The games also allow the seniors to socialize with their peers, she said.
"It is important for seniors because at this point in their life, sometimes they don't have a lot of activities and things to do," Taylor said. "This gives them another means to ... get out and to get active. We like to say an active community is a healthy community, which is a prosperous community."
The Orangeburg Senior Games event is in its 22nd year. This year's theme was "Winning never gets old."
Janet Antley, Orangeburg County Council on Aging nutrition site coordinator, said the first Senior Games were held on a Saturday at South Carolina State University two decades ago.
The event was moved to the Council on Aging after a few years in an effort to get more participation. Today, the event is held two days in October every year.
Seniors start signing up ahead of time for the games, which are open to anyone who is older than 55. Antley says that, on average, about 70 individuals participate.

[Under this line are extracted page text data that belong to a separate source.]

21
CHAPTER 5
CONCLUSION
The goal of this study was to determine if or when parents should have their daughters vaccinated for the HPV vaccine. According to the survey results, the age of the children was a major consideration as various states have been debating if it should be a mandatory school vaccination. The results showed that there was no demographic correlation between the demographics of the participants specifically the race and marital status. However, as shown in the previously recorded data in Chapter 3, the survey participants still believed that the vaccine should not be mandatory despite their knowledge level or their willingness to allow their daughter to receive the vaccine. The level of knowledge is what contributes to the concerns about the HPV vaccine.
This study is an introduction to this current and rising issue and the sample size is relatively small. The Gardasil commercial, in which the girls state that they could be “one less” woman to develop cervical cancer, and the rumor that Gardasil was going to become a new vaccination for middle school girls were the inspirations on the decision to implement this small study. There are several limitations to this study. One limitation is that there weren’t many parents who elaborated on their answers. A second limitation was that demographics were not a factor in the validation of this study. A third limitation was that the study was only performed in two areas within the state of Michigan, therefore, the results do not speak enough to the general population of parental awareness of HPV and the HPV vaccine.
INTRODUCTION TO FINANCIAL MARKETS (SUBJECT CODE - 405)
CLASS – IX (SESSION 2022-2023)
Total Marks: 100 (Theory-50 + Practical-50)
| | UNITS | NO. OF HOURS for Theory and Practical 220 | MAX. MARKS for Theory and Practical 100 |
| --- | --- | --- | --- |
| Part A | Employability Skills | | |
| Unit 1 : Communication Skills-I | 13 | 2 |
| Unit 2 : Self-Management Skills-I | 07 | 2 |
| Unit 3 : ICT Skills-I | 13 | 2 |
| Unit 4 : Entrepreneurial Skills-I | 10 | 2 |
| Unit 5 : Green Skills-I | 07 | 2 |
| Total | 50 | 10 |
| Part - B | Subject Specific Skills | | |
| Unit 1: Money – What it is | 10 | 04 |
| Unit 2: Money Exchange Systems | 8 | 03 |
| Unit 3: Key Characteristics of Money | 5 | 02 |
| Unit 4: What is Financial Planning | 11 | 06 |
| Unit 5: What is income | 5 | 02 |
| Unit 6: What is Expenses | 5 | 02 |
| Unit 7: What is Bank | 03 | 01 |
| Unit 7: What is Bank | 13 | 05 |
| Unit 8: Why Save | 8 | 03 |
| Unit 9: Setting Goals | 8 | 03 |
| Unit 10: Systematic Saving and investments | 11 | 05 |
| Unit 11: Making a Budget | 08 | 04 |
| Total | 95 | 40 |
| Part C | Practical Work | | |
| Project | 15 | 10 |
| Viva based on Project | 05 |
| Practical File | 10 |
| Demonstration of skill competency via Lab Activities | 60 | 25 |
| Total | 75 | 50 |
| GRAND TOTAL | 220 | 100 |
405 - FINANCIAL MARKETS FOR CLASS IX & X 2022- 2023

"It is wonderful," she said. "They love it. They just do. They all get in their T-shirts and enjoy the games. It is something they look forward to. It really is."
Seniors win useful household gifts and a cake if they win the cake walk. They also win gold, silver and bronze medals.
"They love collecting them (medals)," Antley said. "They will walk around, some of them, with five around their neck, and they are just as proud as a peacock."
The Council on Aging facility has its fitness room open five days a week from 8 a.m. to 4 p.m. Use of the fitness room is free.
Antley said the Council on Aging stresses the importance of being active. The organization provides a fitness class twice a week free of charge.
"They really move," she said. "It is all geared toward senior citizens, and they are encouraged if they can't do it to just modify it. We stress the importance of mobility."
The City of Orangeburg's Parks and Recreation Department and the Council of Aging partner to provide the event for senior men and women each year. Walgreens and Walmart Neighborhood Market also contribute items, such as the cakes, to make the event possible.
About a dozen Calhoun County Council on Aging members also participated in the senior games this year.
The games included: bingo; 100-meter; long jump; shot put; discus; cornhole, disc golf and horseshoes.
Representatives of S.C. Lieutenant Governor Kevin L. Bryant's office attended the event.